Is GlusterFS a good pick for keeping webservers in sync?

I've got 2 webservers, with the chance of having to add more servers along the way. Right now I keep these servers in synch using lsyncd + csync2. It works well performance wise because all files are on both servers (no network access required to open files locally), but not so well in other cases.

One example of this is if I delete a file on server 1 and immediately uploads a new file to server 1 which has the same name. The file would then be deleted from server 2 in the meantime, causing the newly uploaded file on server 1 to be deleted as server 2 sends the delete event on to server 1 to complete the "update circle".
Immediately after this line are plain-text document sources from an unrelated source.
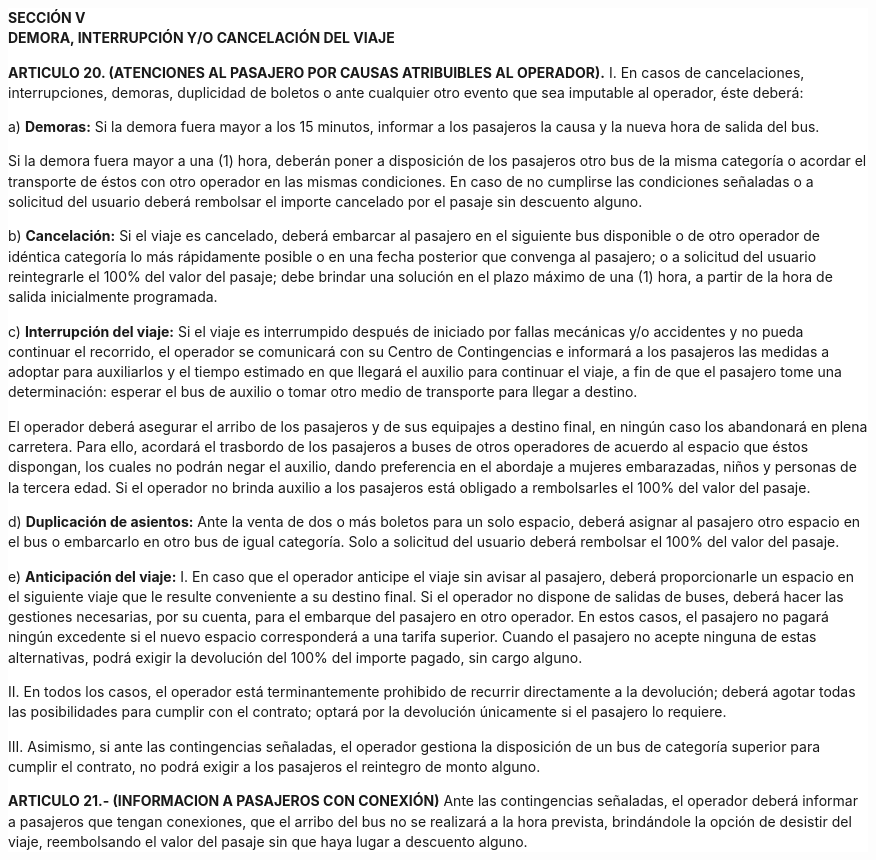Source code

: **SECCIÓN V**  
**DEMORA, INTERRUPCIÓN Y/O CANCELACIÓN DEL VIAJE**  

**ARTICULO 20. (ATENCIONES AL PASAJERO POR CAUSAS ATRIBUIBLES AL OPERADOR).** I. En casos de cancelaciones, interrupciones, demoras, duplicidad de boletos o ante cualquier otro evento que sea imputable al operador, éste deberá:  

a) **Demoras:** Si la demora fuera mayor a los 15 minutos, informar a los pasajeros la causa y la nueva hora de salida del bus.  

Si la demora fuera mayor a una (1) hora, deberán poner a disposición de los pasajeros otro bus de la misma categoría o acordar el transporte de éstos con otro operador en las mismas condiciones. En caso de no cumplirse las condiciones señaladas o a solicitud del usuario deberá rembolsar el importe cancelado por el pasaje sin descuento alguno.  

b) **Cancelación:** Si el viaje es cancelado, deberá embarcar al pasajero en el siguiente bus disponible o de otro operador de idéntica categoría lo más rápidamente posible o en una fecha posterior que convenga al pasajero; o a solicitud del usuario reintegrarle el 100% del valor del pasaje; debe brindar una solución en el plazo máximo de una (1) hora, a partir de la hora de salida inicialmente programada.  

c) **Interrupción del viaje:** Si el viaje es interrumpido después de iniciado por fallas mecánicas y/o accidentes y no pueda continuar el recorrido, el operador se comunicará con su Centro de Contingencias e informará a los pasajeros las medidas a adoptar para auxiliarlos y el tiempo estimado en que llegará el auxilio para continuar el viaje, a fin de que el pasajero tome una determinación: esperar el bus de auxilio o tomar otro medio de transporte para llegar a destino.  

El operador deberá asegurar el arribo de los pasajeros y de sus equipajes a destino final, en ningún caso los abandonará en plena carretera. Para ello, acordará el trasbordo de los pasajeros a buses de otros operadores de acuerdo al espacio que éstos dispongan, los cuales no podrán negar el auxilio, dando preferencia en el abordaje a mujeres embarazadas, niños y personas de la tercera edad. Si el operador no brinda auxilio a los pasajeros está obligado a rembolsarles el 100% del valor del pasaje.  

d) **Duplicación de asientos:** Ante la venta de dos o más boletos para un solo espacio, deberá asignar al pasajero otro espacio en el bus o embarcarlo en otro bus de igual categoría. Solo a solicitud del usuario deberá rembolsar el 100% del valor del pasaje.  

e) **Anticipación del viaje:** I. En caso que el operador anticipe el viaje sin avisar al pasajero, deberá proporcionarle un espacio en el siguiente viaje que le resulte conveniente a su destino final. Si el operador no dispone de salidas de buses, deberá hacer las gestiones necesarias, por su cuenta, para el embarque del pasajero en otro operador. En estos casos, el pasajero no pagará ningún excedente si el nuevo espacio corresponderá a una tarifa superior. Cuando el pasajero no acepte ninguna de estas alternativas, podrá exigir la devolución del 100% del importe pagado, sin cargo alguno.  

II. En todos los casos, el operador está terminantemente prohibido de recurrir directamente a la devolución; deberá agotar todas las posibilidades para cumplir con el contrato; optará por la devolución únicamente si el pasajero lo requiere.  

III. Asimismo, si ante las contingencias señaladas, el operador gestiona la disposición de un bus de categoría superior para cumplir el contrato, no podrá exigir a los pasajeros el reintegro de monto alguno.  

**ARTICULO 21.- (INFORMACION A PASAJEROS CON CONEXIÓN)** Ante las contingencias señaladas, el operador deberá informar a pasajeros que tengan conexiones, que el arribo del bus no se realizará a la hora prevista, brindándole la opción de desistir del viaje, reembolsando el valor del pasaje sin que haya lugar a descuento alguno.  
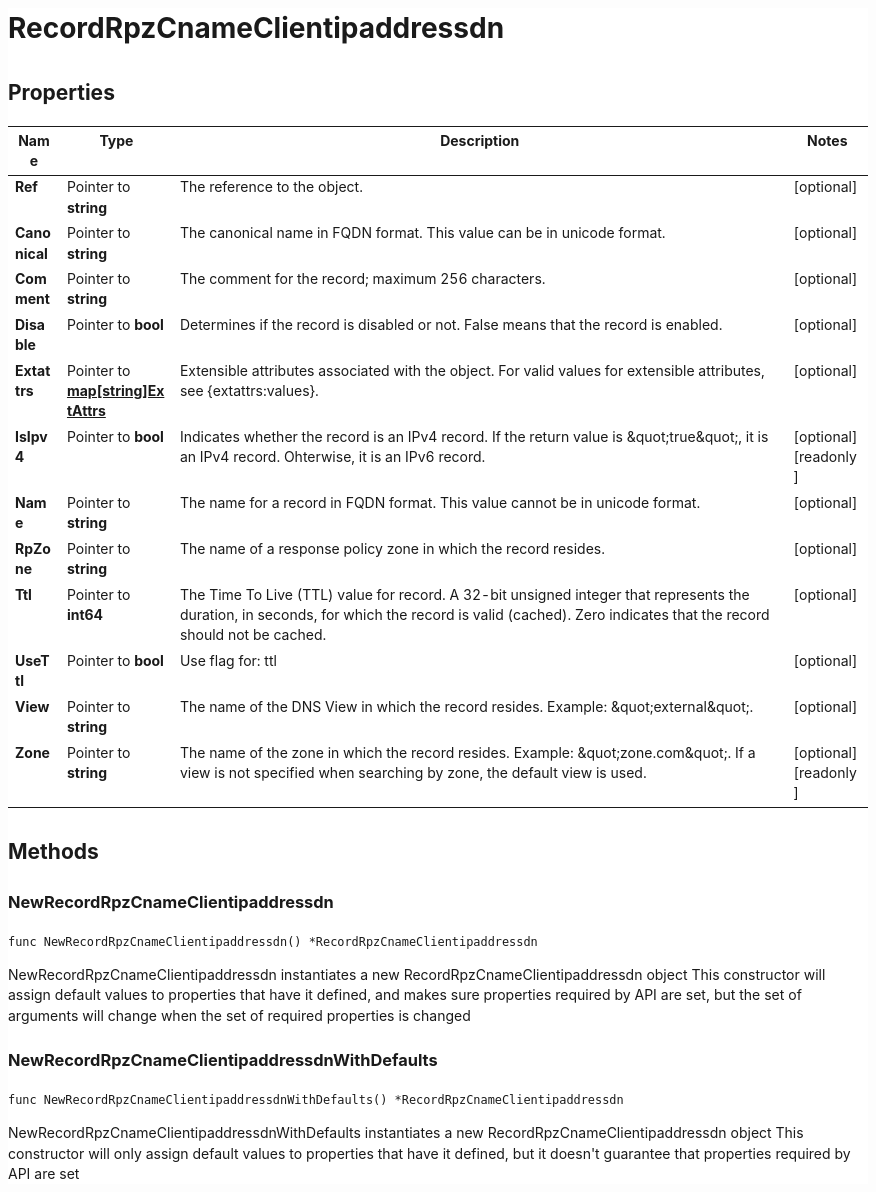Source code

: # RecordRpzCnameClientipaddressdn

## Properties

Name | Type | Description | Notes
------------ | ------------- | ------------- | -------------
**Ref** | Pointer to **string** | The reference to the object. | [optional] 
**Canonical** | Pointer to **string** | The canonical name in FQDN format. This value can be in unicode format. | [optional] 
**Comment** | Pointer to **string** | The comment for the record; maximum 256 characters. | [optional] 
**Disable** | Pointer to **bool** | Determines if the record is disabled or not. False means that the record is enabled. | [optional] 
**Extattrs** | Pointer to [**map[string]ExtAttrs**](ExtAttrs.md) | Extensible attributes associated with the object. For valid values for extensible attributes, see {extattrs:values}. | [optional] 
**IsIpv4** | Pointer to **bool** | Indicates whether the record is an IPv4 record. If the return value is \&quot;true\&quot;, it is an IPv4 record. Ohterwise, it is an IPv6 record. | [optional] [readonly] 
**Name** | Pointer to **string** | The name for a record in FQDN format. This value cannot be in unicode format. | [optional] 
**RpZone** | Pointer to **string** | The name of a response policy zone in which the record resides. | [optional] 
**Ttl** | Pointer to **int64** | The Time To Live (TTL) value for record. A 32-bit unsigned integer that represents the duration, in seconds, for which the record is valid (cached). Zero indicates that the record should not be cached. | [optional] 
**UseTtl** | Pointer to **bool** | Use flag for: ttl | [optional] 
**View** | Pointer to **string** | The name of the DNS View in which the record resides. Example: \&quot;external\&quot;. | [optional] 
**Zone** | Pointer to **string** | The name of the zone in which the record resides. Example: \&quot;zone.com\&quot;. If a view is not specified when searching by zone, the default view is used. | [optional] [readonly] 

## Methods

### NewRecordRpzCnameClientipaddressdn

`func NewRecordRpzCnameClientipaddressdn() *RecordRpzCnameClientipaddressdn`

NewRecordRpzCnameClientipaddressdn instantiates a new RecordRpzCnameClientipaddressdn object
This constructor will assign default values to properties that have it defined,
and makes sure properties required by API are set, but the set of arguments
will change when the set of required properties is changed

### NewRecordRpzCnameClientipaddressdnWithDefaults

`func NewRecordRpzCnameClientipaddressdnWithDefaults() *RecordRpzCnameClientipaddressdn`

NewRecordRpzCnameClientipaddressdnWithDefaults instantiates a new RecordRpzCnameClientipaddressdn object
This constructor will only assign default values to properties that have it defined,
but it doesn't guarantee that properties required by API are set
I can't help thinking that there must be a better way to keep servers in synch. I've been looking at GlusterFS, and I see that a setup where all files are replicated to all servers are discouraged. However, I'm running CMS systems like Drupal on these servers. Such CMS systems often opens quite a few files, and I'm worried that too much network traffic to get hold of these files will slow down the requests.

Would it be an idea to look into replacing lsyncd + csync2 with GlusterFS set up to replicate all files to all nodes, or is that a bad idea?


Solution 1:

BitTorrent Sync may do the deed for you. I'm using it to keep files in sync between a few internal servers at my house and it's doing the job wonderfully. The other thing you'll need to think about is the backend database when your app uses a CMS. Make sure that there's MySQL replication going on, or something of that sort.

Solution 2:

Gluster would solve the problem you have because it can hold the locks, propagate changes - delete the file on all other nodes, but it may add additional latency that can be a problem for a webserver. The next alternative is DRBD+OCFS2 or GFS, but that's probably more complex as with gluster you are using the underlying filesystem - it doesn't operate at the block level so if servers are out of sync it's not too hard to fix, files can't get corrupted so easily because of split brains, etc...

We are using it for a mailserver and it is quite slow for directories with a lot of files. You should definitely test everything before deploying. I'm currently testing the NFS mount because it works better for small files.

Solution 3:

GlusterFS is hard to deploy. For web data, file sync level like Unison is much easier to deploy and maintenance.

DRBD is a perfect solution for keep data sync at block level. But you have to format them to special format like OCFS2 or something similar.